BEGIN Quoted passage
# Best approach to sample volumes.



## d.healey (Jun 4, 2013)

Hello,

A query regarding volume levels in sampled instruments.

When normalizing and mapping samples is it preferred to have the instrument behave realistically with regard to volume level.

A good example is an Irish/tin/penny whistle. On this instrument it is impossible to play the lowest note loudly or the highest note softly, because of the way the instrument works. However in Kontakt I can easily normalize the samples so that any notes can be played from PPP to FFF and even have timbral changes using EQ. But this isn't realistic and I feel it may hamper composers efforts to achieve realism in their compositions. 

What is the most common approach to dealing with this sort of issue. Should I normalize the samples to keep the volumes and timbre realistic, limiting the higher notes to the louder dynamics and the lower notes to the softer, or should I go for the whole dynamic range for all notes?

Thanks.


----------



## mistermikev (Jun 4, 2013)

just my humble two cents here... but why not both?
Theorhetorically (I'm making words today) you could just have a realism/studio mode switch and then restrict the relevant velocity ranges for the top and low notes.

Honestly, I'm not a guy who uses much other than bass, drums, and keys so maybe I'm not the best to comment but it always seems to me that (at least with regard to the aforementioned list) velocity and rr layered is a must.


----------



## d.healey (Jun 5, 2013)

I was considering that approach, but I was more interested in the current methods employed by others.


----------



## Justin Miller (Jun 5, 2013)

Most old school libraries (EWQLSO, VSL, etc.) are normalized sample pools like you mentioned. Listen to the demos for those libraries and you'll notice it sounds a little more mechanical, but more in your face. Newer libraries like the Hollywood series, Spitfire stuff, Project Sam aren't normalizing their sample pools apparently. This definitely helps for large groups, as it helps for representing the distance of instruments better. The guy before mentioned having the normalized pool for a more studio sound, which isn't a bad idea. You could get that out of using a compressor though. I don't think there's a right way. Just imagine what context it will be mixed in and how you picture it sitting in that mix.
END Quoted passage
Required tasks:
(1) From the forum thread on sample volumes, copy the passage between "just my humble" and "and low notes.", inclusive.
(2) Answer these questions from the thread on sample volumes, putting each answer on its own line:
(a) Which instrument does d.healey give as an example?
(b) What kind of switch does mistermikev suggest?
(c) Which newer libraries does Justin Miller say are apparently not normalizing their sample pools?
BEGIN Input data
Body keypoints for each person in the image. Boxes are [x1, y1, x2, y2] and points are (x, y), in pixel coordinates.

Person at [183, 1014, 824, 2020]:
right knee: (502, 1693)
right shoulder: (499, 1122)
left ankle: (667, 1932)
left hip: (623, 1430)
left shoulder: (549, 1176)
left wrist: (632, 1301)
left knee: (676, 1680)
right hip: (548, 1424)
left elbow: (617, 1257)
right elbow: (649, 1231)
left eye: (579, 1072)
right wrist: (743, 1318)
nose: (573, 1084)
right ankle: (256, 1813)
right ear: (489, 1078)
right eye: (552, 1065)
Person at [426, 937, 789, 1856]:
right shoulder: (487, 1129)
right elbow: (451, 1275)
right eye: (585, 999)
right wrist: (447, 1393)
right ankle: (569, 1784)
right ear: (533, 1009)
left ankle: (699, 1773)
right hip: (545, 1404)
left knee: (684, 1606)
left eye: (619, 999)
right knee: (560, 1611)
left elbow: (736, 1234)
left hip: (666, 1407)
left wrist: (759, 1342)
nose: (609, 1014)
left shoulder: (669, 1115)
END Input data
Responses:
(1)
just my humble two cents here... but why not both?
Theorhetorically (I'm making words today) you could just have a realism/studio mode switch and then restrict the relevant velocity ranges for the top and low notes.

(2)
(a) An Irish/tin/penny whistle.
(b) A realism/studio mode switch.
(c) The Hollywood series, Spitfire stuff, and Project Sam.